我正疑惑着,眼角的余光突然瞥见路边的老槐树下站着一个黑影。那棵老槐树就是外婆下葬时经过的那棵,树龄少说也有上百年,枝桠扭曲,像一双双伸向天空的手。黑影就站在树影里,看不清样貌,只能看出是个女人的轮廓,穿着一件长长的衣服,头发披散着。
我吓得魂飞魄散,转身就往外婆家跑。跑到门口时,我几乎是手脚并用地掏出钥匙,手抖得半天插不进锁孔。身后的啜泣声又响了起来,这次更近了,仿佛就在我身后几步远的地方。终于,钥匙插进去了,我拧开门锁,跌跌撞撞地冲了进去,反手把大门死死关上,还挂上了门闩。
我靠在门板上,大口喘着气,过了好一会儿,才敢透过门缝往外看。外面黑漆漆的,什么都看不见,啜泣声也消失了。我松了口气,以为终于安全了,却突然发现,门板上贴着一张纸。

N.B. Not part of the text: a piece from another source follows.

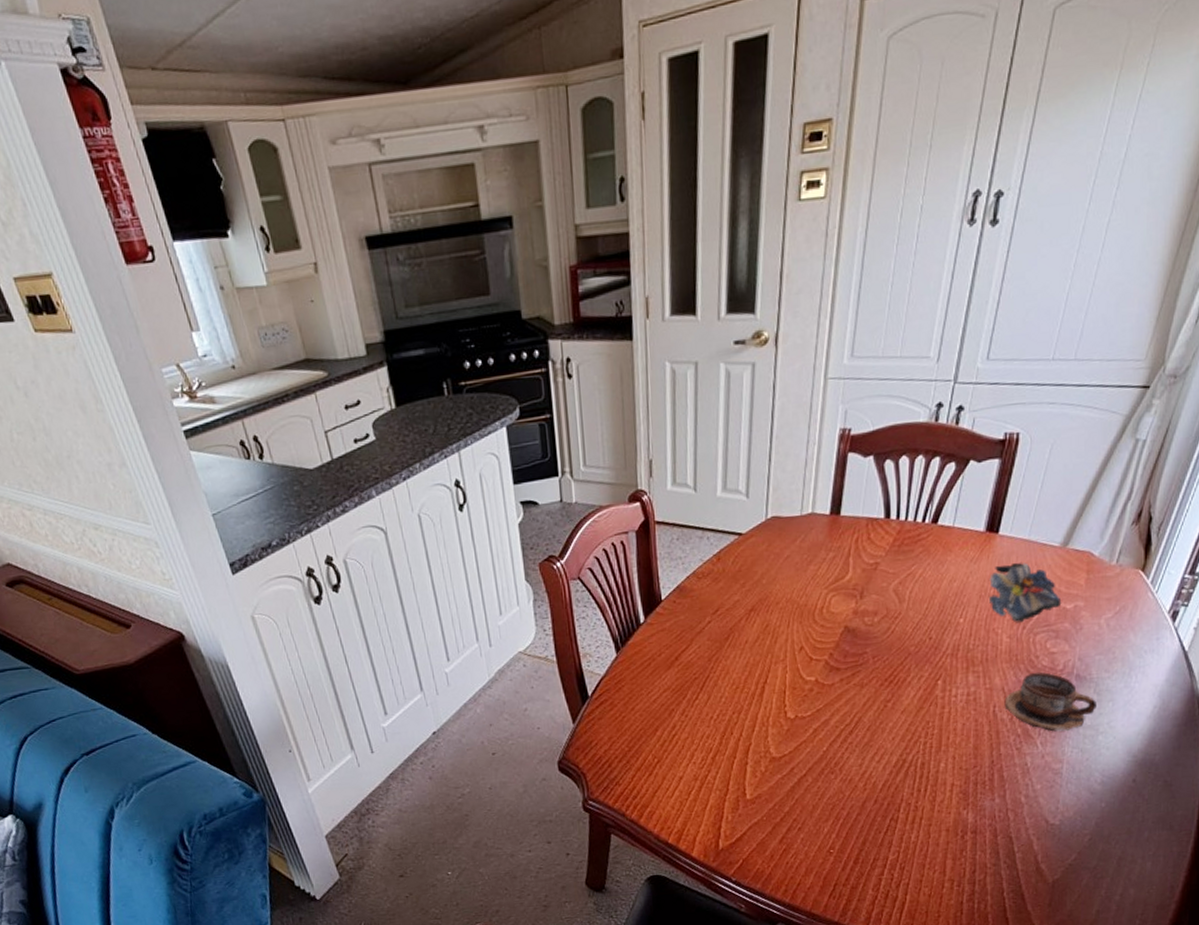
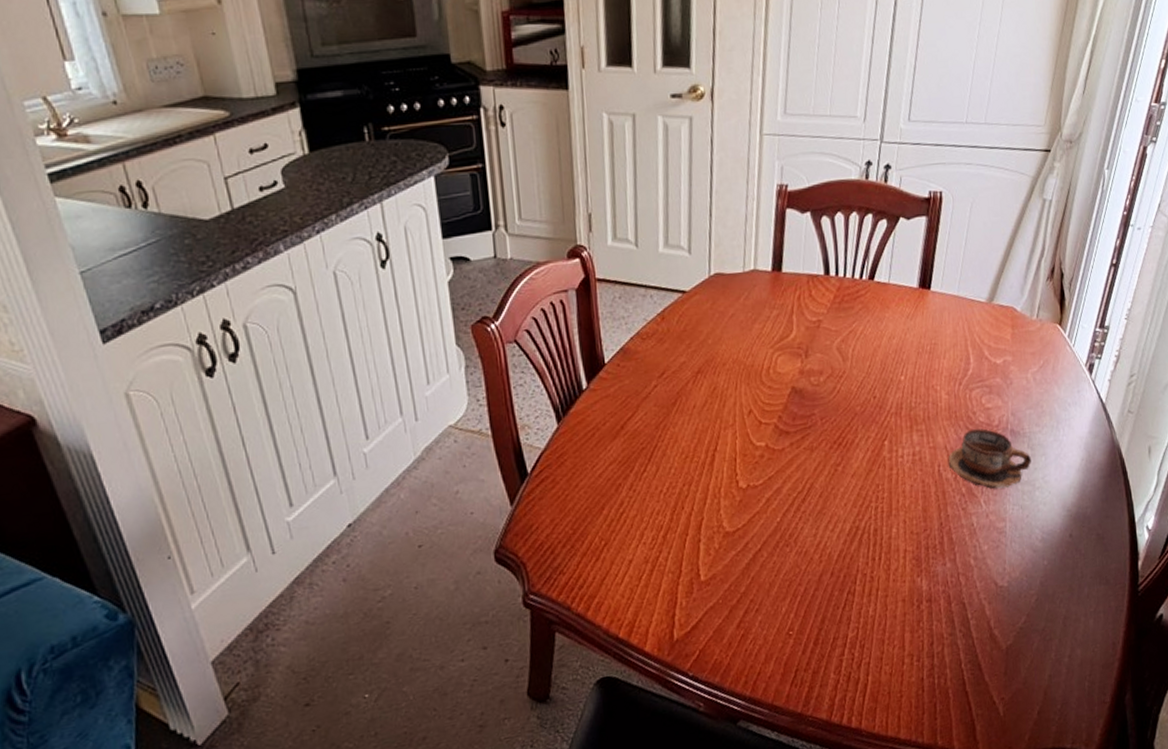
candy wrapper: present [989,562,1062,623] -> none [925,318,992,379]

那是一张黄纸,边缘有些破损,像是从什么地方撕下来的。纸上用红墨水画着一些奇怪的符号,我看不懂,但总觉得透着一股邪气。我伸手想把黄纸撕下来,手指刚碰到纸,就感觉到一阵刺骨的冰凉,像是摸到了一块寒冰。我猛地缩回手,心里的恐惧又升了起来——这张纸刚才明明没有,是谁贴上去的?
那天晚上,我一夜没睡。我把所有的灯都开着,蜷缩在沙发上,怀里抱着外婆留下的一个铜制护身符。那是外婆生前一直戴在身上的,她说能驱邪。窗外的风刮得窗户“呜呜”作响,像是有人在外面哭,又像是有人在敲门。我不敢去看,只能死死闭着眼睛,直到天快亮时才迷迷糊糊睡过去。
第二天一早,我被敲门声吵醒。开门一看,是二舅。他看到我脸色苍白,眼睛红肿,皱着眉头问:“你昨天是不是走夜路回头了?”
我心里一惊,把昨天的事一五一十地告诉了他。二舅听完,脸色变得十分凝重,他走到门口,看着那张黄纸,叹了口气:“这是‘缠魂符’,看来你是被‘槐树下的女人’缠上了。”
我问二舅什么是“槐树下的女人”。二舅说,三十年前,村里有个叫秀莲的女人,丈夫在外打工时死了,她带着孩子生活,村里人都说她克夫,经常欺负她。有一天晚上,秀莲被几个村民堵在老槐树下,受了侮辱,第二天一早,人们就发现她吊死在了老槐树上,孩子也不见了踪影。从那以后,每到晚上,就有人在老槐树下看到秀莲的影子,听见她的哭声,凡是走夜路经过那里回头的人,都会被她缠上。
“我那天特意提醒你,就是怕你遇到她,”二舅说,“她最恨人回头看她,因为她觉得自己死得丢人,不想让人看见她的样子。”
我吓得浑身发抖,问二舅该怎么办。二舅说,秀莲其实本性不坏,只是怨气太重。他从口袋里掏出一把艾草,还有一张写着字的黄纸,说:“今晚你别出门,把艾草挂在门口,再把这张‘安魂符’贴在床头,她就不敢进来了。等过了七七四十九天,她的怨气散了,就不会再缠你了。”
接下来的几天,我按照二舅说的做了,果然没再遇到奇怪的事。但我心里总是不安,总觉得秀莲的哭声还在耳边回响。第四十九天那天晚上,我睡得很沉,梦见了一个穿着蓝布衫的女人,她低着头,头发遮住了脸,手里抱着一个婴儿。她走到我面前,轻轻说了一句:“我只是想找个人说说话,我好冷……”
我醒来时,发现床头的“安魂符”已经变成了灰,门口的艾草也枯了。我走到门口,推开大门,发现老槐树下放着一个布包,里面是一件小小的婴儿棉袄,绣着荷花图案,已经很旧了,但很干净。
从那以后,我再也没在老槐树下见过黑影,也没听过哭声。但我永远记得二舅的话,也永远记得那个梦。后来我离开了家乡,去了大城市工作,再也没在晚上走过那条土路。但每次走夜路,无论身后有什么声音,我都绝不会回头。
因为我知道,有些东西,一旦回头看了,就再也甩不掉了。而有些怨气,其实只是无人诉说的委屈,有些寒冷,只是渴望一点温暖的陪伴。那个叫秀莲的女人,或许从来都不是什么恶鬼,只是一个被困在过去的可怜人,在黑暗里寻找一丝慰藉而已。
只是,不是每个人都有勇气,在面对未知的恐惧时,不回头地走下去。而我,只是侥幸,在她还没完全被怨气吞噬时,给了她一个倾听的梦境。